■ **Excerpted text**:
Exception in _schedule_dag_run() due to misconfigured task instance can completely crash scheduling loop #47042

karenbraganz · 2025-02-24T22:00:19Z

karenbraganz
Feb 24, 2025
Collaborator

One of Astronomer's customers experienced an issue wherein the scheduling loop crashed due to the way a single task was configured. This had an impact on all running DAGs since the scheduler was crashing and could not complete its normal functions. A misconfigured DAG or task instance should not be able to break the scheduling loop and impact other DAGs. Instead, such exceptions should be caught allowing the scheduling loop to continue for other DAGs.

I have not been able to reproduce the issue yet but am starting a discussion to document the details of this issue and discuss this with the Airflow community.

When the issue occurred, we noticed that the scheduler was crashlooping with the below traceback logged:

[2025-02-22T18:51:37.004+0000] {scheduler_job_runner.py:863} ERROR - Exception when executing SchedulerJob._run_scheduler_loop
Traceback (most recent call last):
  File "/usr/local/lib/python3.11/site-packages/airflow/jobs/scheduler_job_runner.py", line 846, in _execute
    self._run_scheduler_loop()
  File "/usr/local/lib/python3.11/site-packages/airflow/jobs/scheduler_job_runner.py", line 978, in _run_scheduler_loop
    num_queued_tis = self._do_scheduling(session)
                     ^^^^^^^^^^^^^^^^^^^^^^^^^^^^
  File "/usr/local/lib/python3.11/site-packages/airflow/jobs/scheduler_job_runner.py", line 1060, in _do_scheduling
    callback_tuples = self._schedule_all_dag_runs(guard, dag_runs, session)
                      ^^^^^^^^^^^^^^^^^^^^^^^^^^^^^^^^^^^^^^^^^^^^^^^^^^^^^
  File "/usr/local/lib/python3.11/site-packages/airflow/utils/retries.py", line 89, in wrapped_function
    for attempt in run_with_db_retries(max_retries=retries, logger=logger, **retry_kwargs):
  File "/usr/local/lib/python3.11/site-packages/tenacity/__init__.py", line 435, in __iter__
    do = self.iter(retry_state=retry_state)

■ **Task instructions**:
Rewrite the scheduler crash report from "One of Astronomer's" to "for other DAGs.", substituting "scheduler loop" for every "scheduling loop". The entries have no part in this work.

■ **Dataset**:
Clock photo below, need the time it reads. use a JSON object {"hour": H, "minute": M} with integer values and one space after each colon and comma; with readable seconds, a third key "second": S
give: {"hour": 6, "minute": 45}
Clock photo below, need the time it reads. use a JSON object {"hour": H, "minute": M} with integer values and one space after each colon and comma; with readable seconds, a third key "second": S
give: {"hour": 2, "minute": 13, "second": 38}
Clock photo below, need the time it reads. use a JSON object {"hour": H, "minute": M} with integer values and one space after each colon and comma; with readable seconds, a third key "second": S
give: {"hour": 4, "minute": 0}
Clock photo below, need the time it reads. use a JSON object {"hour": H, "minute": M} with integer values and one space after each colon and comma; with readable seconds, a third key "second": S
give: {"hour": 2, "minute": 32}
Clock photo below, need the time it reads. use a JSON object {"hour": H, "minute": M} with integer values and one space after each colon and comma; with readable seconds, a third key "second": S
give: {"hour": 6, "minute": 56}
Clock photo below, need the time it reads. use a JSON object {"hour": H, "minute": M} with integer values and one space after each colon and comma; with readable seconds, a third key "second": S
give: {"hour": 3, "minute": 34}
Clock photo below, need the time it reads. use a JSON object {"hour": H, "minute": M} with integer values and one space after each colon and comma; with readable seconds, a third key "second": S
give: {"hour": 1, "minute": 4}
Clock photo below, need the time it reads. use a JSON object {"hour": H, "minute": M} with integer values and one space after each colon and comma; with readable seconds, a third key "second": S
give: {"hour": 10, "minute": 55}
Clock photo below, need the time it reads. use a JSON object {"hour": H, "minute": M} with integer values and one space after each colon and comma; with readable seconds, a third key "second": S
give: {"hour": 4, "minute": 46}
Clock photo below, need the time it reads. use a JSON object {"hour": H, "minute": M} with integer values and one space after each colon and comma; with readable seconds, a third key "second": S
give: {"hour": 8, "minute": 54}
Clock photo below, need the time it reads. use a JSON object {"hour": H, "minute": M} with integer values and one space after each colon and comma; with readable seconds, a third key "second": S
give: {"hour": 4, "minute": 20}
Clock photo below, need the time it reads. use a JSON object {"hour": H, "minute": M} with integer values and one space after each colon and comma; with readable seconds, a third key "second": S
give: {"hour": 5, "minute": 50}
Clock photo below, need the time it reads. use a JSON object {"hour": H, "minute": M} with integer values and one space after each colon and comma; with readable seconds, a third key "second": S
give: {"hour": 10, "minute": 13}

■ **Response to the task**:
One of Astronomer's customers experienced an issue wherein the scheduler loop crashed due to the way a single task was configured. This had an impact on all running DAGs since the scheduler was crashing and could not complete its normal functions. A misconfigured DAG or task instance should not be able to break the scheduler loop and impact other DAGs. Instead, such exceptions should be caught allowing the scheduler loop to continue for other DAGs.